Puke

Mar 08, 2011 23:02

I just joined Twitter. I'm realizing that a lot of the writing I'd like to be doing involves publicizing businesses. Twitter is one of the more highly publicized forms of publicizing these days so despite my reluctance to join the bandwagon, I must!

It's kind of interesting so far. I tried connecting to some of the writers I have been taking advice from lately. My two favorites are Peter Bowerman and Angela Booth. I have already finished Bowerman's book: The Well-Fed Writer. It is a great resource for someone like me who isn't exactly sure where to start with the business of a freelance career. I have made many-a-highlight in it, and will (in true obsessive fashion) make notes on my highlights which will hopefully develop into a freelancing binder. I want to create my own resource for what I think I will need on hand as I begin my new journey!

I have also started following Angela Booth's blog, which is full of things that are useful and reassuring.

I found a job opening I really like but am holding myself back from applying for it. Why?

Minor issues. They are asking you to send your Twitter and Facebook pages. My facebook is pretty private, and I just started Twitter today. Probably doesn't help much. I'm honestly tempted to just send them my LJ under the pretext that it is good writing done in a non-professional context.

I think it's good writing anyway. I could probably go back and add some punctuation here and there, but honestly I've never been a fan of stopping mid thought to contemplate whether a semi-colon or colon is more appropriate. I always opt for the semi-colon. What is sexier and more sophisticated than a semi-colon?

Certainly no ampersand.

ANYWAY, I don't have 1-2 years experience, I worry I don't have enough ideas, I worry that I look like a poser for having just started Twitter today, despite the fact that I have been having a 2 week long discussion about the point of Twitter and if it is even worthwhile.

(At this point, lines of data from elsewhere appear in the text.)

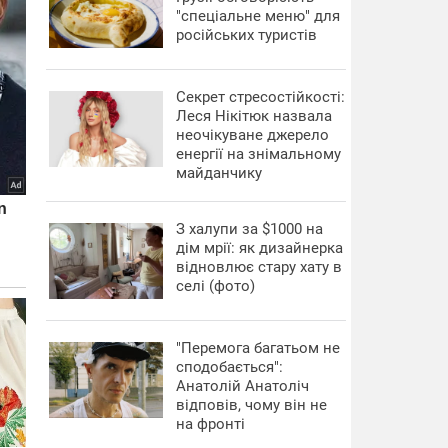
"спеціальне меню" для
російських туристів
Секрет стресостійкості:
Леся Нікітюк назвала
неочікуване джерело
енергії на знімальному
майданчику
З халупи за $1000 на
дім мрії: як дизайнерка
відновлює стару хату в
селі (фото)
"Перемога багатьом не
сподобається":
Анатолій Анатоліч
відповів, чому він не
на фронті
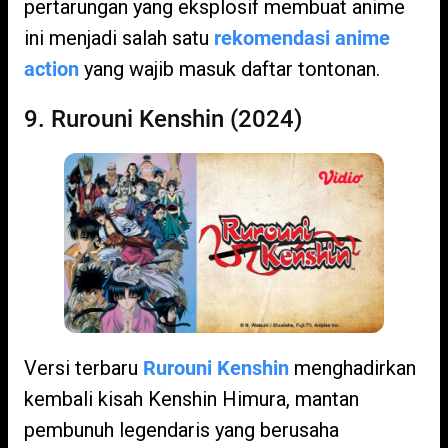
pertarungan yang eksplosif membuat anime
ini menjadi salah satu
rekomendasi anime
action
yang wajib masuk daftar tontonan.
9. Rurouni Kenshin (2024)
Versi terbaru
Rurouni Kenshin
menghadirkan
kembali kisah Kenshin Himura, mantan
pembunuh legendaris yang berusaha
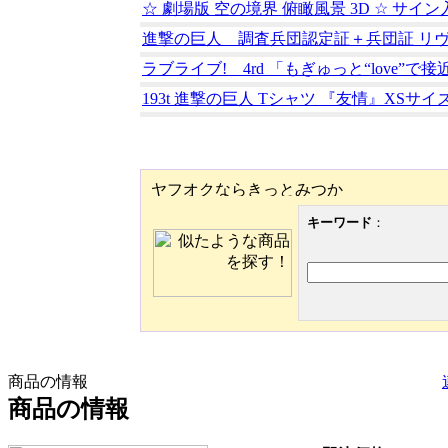
☆ 劇場版 空の境界 俯瞰風景 3D ☆ サ
進撃の巨人 調査兵団認定証＋兵団証 リ
ラブライブ! 4rd 「もぎゅっと“love”
193t 進撃の巨人 Tシャツ 『友情』XSサイ
キーワード
：
商品の情報
商品の情報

That question became irrelevant to me once I realized that Twitter is important to people I would enjoy becoming important to.

I also don't have a writer's resume. Just a resume. And not an extremely cohesive one, which makes me realize that it's ludicris to think that a potential employer should penalize me for not staying in an irrelevant job long enough to indicate dedication to a job that does nothing for me but pay the bills.

Is it so wrong to want to be invested in?

I love working! I want to be challenged. I want change. I want growth. While I know I am not getting what I want in my current position, how is it so easy for fear to swoop in and prevent me from taking action?

I'm to the point that one blog article references: the point of collecting rejections. Maybe it's time to throw caution to the wind - to be my true self in these resumes and cover letters, and forms of social media. Time to stop conforming to this faceless idea of corporate assimilation and shoot for that off chance that someone likes me...just the way I am.